== Directions for this task ==
From the very first line of the records through the line that contains "## Extracting HOXC cluster as a toy-assembly", repeat everything exactly except the pictures, and add nothing.

╭─ Source data

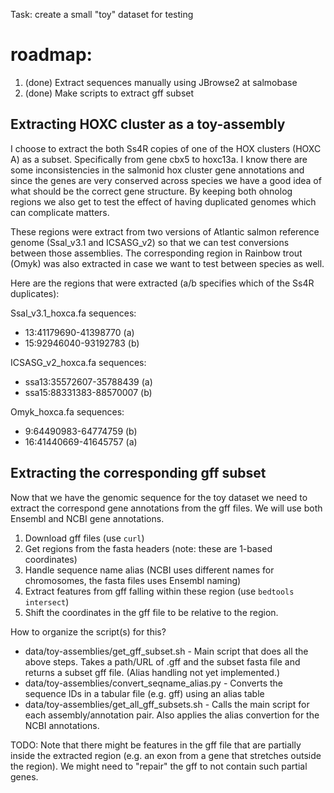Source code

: Task: create a small "toy" dataset for testing

# roadmap:

1. (done) Extract sequences manually using JBrowse2 at salmobase
2. (done) Make scripts to extract gff subset 

## Extracting HOXC cluster as a toy-assembly

I choose to extract the both Ss4R copies of one of the HOX clusters (HOXC A) as a subset. Specifically from gene cbx5 to hoxc13a. I know there are some inconsistencies in the salmonid hox cluster gene annotations and since the genes are very conserved across species we have a good idea of what should be the correct gene structure. By keeping both ohnolog regions we also get to test the effect of having duplicated genomes which can complicate matters.

These regions were extract from two versions of Atlantic salmon reference genome (Ssal_v3.1 and ICSASG_v2) so that we can test conversions between those assemblies. The corresponding region in Rainbow trout (Omyk) was also extracted in case we want to test between species as well.

Here are the regions that were extracted (a/b specifies which of the Ss4R duplicates):

Ssal_v3.1_hoxca.fa sequences:

* 13:41179690-41398770 (a)
* 15:92946040-93192783 (b)


ICSASG_v2_hoxca.fa sequences:
* ssa13:35572607-35788439 (a)
* ssa15:88331383-88570007 (b)

Omyk_hoxca.fa sequences:

* 9:64490983-64774759 (b)
* 16:41440669-41645757 (a)

## Extracting the corresponding gff subset

Now that we have the genomic sequence for the toy dataset we need to extract the correspond gene annotations from the gff files. We will use both Ensembl and NCBI gene annotations.

1. Download gff files (use `curl`)
2. Get regions from the fasta headers (note: these are 1-based coordinates)
3. Handle sequence name alias (NCBI uses different names for chromosomes, the fasta files uses Ensembl naming)
4. Extract features from gff falling within these region (use `bedtools intersect`)
5. Shift the coordinates in the gff file to be relative to the region.

How to organize the script(s) for this?

* data/toy-assemblies/get_gff_subset.sh - Main script that does all the above steps. Takes a path/URL of .gff and the subset fasta file and returns a subset gff file. (Alias handling not yet implemented.)
* data/toy-assemblies/convert_seqname_alias.py - Converts the sequence IDs in a tabular file (e.g. gff) using an alias table 
* data/toy-assemblies/get_all_gff_subsets.sh - Calls the main script for each assembly/annotation pair. Also applies the alias convertion for the NCBI annotations.

TODO: Note that there might be features in the gff file that are partially inside the extracted region (e.g. an exon from a gene that stretches outside the region). We might need to "repair" the gff to not contain such partial genes.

╰─

== Solution to the problem ==
Source code

: Task: create a small "toy" dataset for testing

# roadmap:

1. (done) Extract sequences manually using JBrowse2 at salmobase
2. (done) Make scripts to extract gff subset 

## Extracting HOXC cluster as a toy-assembly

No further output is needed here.